Buried in the Chrysler filings was the revelation that US government investments in Chrysler will not be paid back, though the government will probably take an 8% equity interest in Chrysler: Chrysler LLC will not repay U.S. taxpayers more than $7 billion in bailout money it received earlier this year and as part of its bankruptcy filing.

This revelation was buried within Chrysler’s bankruptcy filings last week and confirmed by the Obama administration Tuesday. The filings included a list of business assumptions from one of the company’s key financial advisors in the bankruptcy case. Some of the main assumptions listed by Robert Manzo of Capstone Advisory Group were that the Treasury would forgive a $4 billion bridge loan given to Chrysler in the closing days of the Bush administration, a $300 million fee on that loan, and the $3.2 billion in financing approved last week by the Obama administration to fund Chrysler’s operations during bankruptcy.
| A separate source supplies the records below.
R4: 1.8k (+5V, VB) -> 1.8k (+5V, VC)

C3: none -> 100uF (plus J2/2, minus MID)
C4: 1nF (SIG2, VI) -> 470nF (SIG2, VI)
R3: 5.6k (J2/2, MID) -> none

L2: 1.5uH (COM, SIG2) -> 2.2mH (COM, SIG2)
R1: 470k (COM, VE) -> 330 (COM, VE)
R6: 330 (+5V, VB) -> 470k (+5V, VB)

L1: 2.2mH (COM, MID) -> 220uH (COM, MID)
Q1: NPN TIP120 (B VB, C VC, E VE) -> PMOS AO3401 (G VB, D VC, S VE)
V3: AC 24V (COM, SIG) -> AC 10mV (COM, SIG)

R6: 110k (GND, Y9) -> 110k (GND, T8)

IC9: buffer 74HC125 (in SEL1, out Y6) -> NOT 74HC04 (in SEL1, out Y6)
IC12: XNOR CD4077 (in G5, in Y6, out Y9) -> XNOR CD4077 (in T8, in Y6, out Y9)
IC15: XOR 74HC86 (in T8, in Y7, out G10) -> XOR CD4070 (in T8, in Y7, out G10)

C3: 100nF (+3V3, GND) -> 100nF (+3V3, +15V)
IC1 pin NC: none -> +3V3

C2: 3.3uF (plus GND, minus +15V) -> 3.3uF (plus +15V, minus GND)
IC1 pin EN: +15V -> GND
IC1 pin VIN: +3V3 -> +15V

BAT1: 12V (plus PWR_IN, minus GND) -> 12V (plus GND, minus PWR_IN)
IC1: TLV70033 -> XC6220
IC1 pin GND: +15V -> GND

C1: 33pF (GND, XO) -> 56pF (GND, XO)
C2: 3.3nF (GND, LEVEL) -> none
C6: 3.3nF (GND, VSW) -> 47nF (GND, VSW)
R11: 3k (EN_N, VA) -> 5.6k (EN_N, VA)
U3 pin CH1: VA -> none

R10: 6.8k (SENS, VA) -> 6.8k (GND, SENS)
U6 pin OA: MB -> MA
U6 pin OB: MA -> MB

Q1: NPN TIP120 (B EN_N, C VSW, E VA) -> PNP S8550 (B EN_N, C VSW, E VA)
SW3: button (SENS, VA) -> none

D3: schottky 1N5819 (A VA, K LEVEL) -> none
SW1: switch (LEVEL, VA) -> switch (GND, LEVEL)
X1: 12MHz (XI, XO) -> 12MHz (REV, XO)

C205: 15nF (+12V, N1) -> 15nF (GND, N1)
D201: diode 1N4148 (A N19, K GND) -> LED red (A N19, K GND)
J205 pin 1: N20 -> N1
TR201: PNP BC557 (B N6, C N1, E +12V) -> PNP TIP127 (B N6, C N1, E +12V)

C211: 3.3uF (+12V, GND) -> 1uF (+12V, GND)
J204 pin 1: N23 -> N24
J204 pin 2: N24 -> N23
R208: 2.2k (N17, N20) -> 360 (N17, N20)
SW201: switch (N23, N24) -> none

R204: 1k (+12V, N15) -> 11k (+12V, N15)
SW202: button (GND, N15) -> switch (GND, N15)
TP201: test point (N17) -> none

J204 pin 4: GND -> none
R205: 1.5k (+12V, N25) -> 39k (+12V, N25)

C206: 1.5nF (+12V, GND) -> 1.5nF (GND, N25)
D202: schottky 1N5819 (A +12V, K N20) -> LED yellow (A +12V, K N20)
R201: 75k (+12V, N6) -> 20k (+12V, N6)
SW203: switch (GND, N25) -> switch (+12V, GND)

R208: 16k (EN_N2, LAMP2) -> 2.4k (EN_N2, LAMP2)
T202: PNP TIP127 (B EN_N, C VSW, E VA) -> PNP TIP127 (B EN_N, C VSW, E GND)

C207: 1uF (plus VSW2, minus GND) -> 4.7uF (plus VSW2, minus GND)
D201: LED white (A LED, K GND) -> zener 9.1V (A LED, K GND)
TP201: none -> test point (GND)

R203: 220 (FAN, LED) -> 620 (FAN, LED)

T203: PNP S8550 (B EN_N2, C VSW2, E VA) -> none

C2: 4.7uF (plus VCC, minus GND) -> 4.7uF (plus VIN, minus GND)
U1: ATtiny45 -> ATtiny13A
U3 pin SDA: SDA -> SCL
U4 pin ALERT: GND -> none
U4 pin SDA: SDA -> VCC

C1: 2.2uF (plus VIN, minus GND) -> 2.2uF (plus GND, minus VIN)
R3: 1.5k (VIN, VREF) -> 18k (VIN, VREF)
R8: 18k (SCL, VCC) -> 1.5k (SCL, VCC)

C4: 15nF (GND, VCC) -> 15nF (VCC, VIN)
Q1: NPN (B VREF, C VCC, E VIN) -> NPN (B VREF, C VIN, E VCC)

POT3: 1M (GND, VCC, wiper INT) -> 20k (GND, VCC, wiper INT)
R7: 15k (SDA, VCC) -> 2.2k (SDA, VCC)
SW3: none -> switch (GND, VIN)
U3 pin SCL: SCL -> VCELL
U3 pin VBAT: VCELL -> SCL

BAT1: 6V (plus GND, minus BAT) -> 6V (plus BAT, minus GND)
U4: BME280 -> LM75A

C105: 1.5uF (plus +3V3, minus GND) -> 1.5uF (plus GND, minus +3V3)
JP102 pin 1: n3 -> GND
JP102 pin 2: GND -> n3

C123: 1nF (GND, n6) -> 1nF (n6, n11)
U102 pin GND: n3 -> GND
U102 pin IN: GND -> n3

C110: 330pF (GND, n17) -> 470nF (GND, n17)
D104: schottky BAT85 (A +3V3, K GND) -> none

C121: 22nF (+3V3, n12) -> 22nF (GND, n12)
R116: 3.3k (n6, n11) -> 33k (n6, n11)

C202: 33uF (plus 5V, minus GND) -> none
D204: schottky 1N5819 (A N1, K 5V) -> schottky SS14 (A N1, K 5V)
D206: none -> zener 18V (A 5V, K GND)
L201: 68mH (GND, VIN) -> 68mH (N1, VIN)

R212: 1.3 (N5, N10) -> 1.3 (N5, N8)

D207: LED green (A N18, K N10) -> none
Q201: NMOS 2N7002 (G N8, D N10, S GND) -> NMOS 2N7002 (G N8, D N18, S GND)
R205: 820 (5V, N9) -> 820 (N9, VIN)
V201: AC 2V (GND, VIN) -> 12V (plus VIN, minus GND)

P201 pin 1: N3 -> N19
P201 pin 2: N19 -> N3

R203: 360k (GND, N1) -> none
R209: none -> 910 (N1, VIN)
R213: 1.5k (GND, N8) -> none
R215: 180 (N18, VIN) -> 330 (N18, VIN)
Only $7.5 billion for an 8 percent share of a bankrupt company owned by the United Auto Workers in a dying industry? Yeah, these financial whizzes are going to do a bang-up job “fixing” the economy. And just in case you weren’t convinced that the economy is doomed

“Mindful of his predecessor, Barack Obama seems to be trying harder to make sure he hears all sides. On the night of April 27, for instance, the president invited to the White House some of his administration’s sharpest critics on the economy, including New York Times columnist Paul Krugman and Columbia University economist Joseph Stiglitz. Over a roast-beef dinner, Obama listened and questioned while Krugman and Stiglitz, both Nobel Prize winners, pushed for more aggressive government intervention in the banking system.”

Summers: “Do you think we ought to give Citi and BOA two trillion apiece or three trillion to recapitalize?”

Krugman: “More, more! Spend more!”

Summers: “How much more?”

Krugman: “Um, fiver?”

Stiglitz: “My bearded little buddy is right. Increasing banker bonuses will reduce the wage sluggishness effect, so the more you give them, the less sluggish they’ll be and the more loans they’ll make, thus jump-starting the economy. It is science.”

Obama: “Um, ah, ha ha ha ha ha!”

Summer: “Ignore him, he’s just a little punch-drunk after celebrating the Cinco de Cuatro. Fiver it is.”

Setting aside the fact that Krugman’s sharp “criticism” of Obama is that he hasn’t been quite as stupendously wonderful as Krugman believes he has the potential to be, the idea that the architects of the Chrysler deal should more aggressively intervene in any enterprise more complicated than a lemonade stand is risible. In fact, I expect that if Obama, Geithner, and Summers ever did run a lemonade stand, they’d somehow manage to drive away half the customers while poisoning the other half.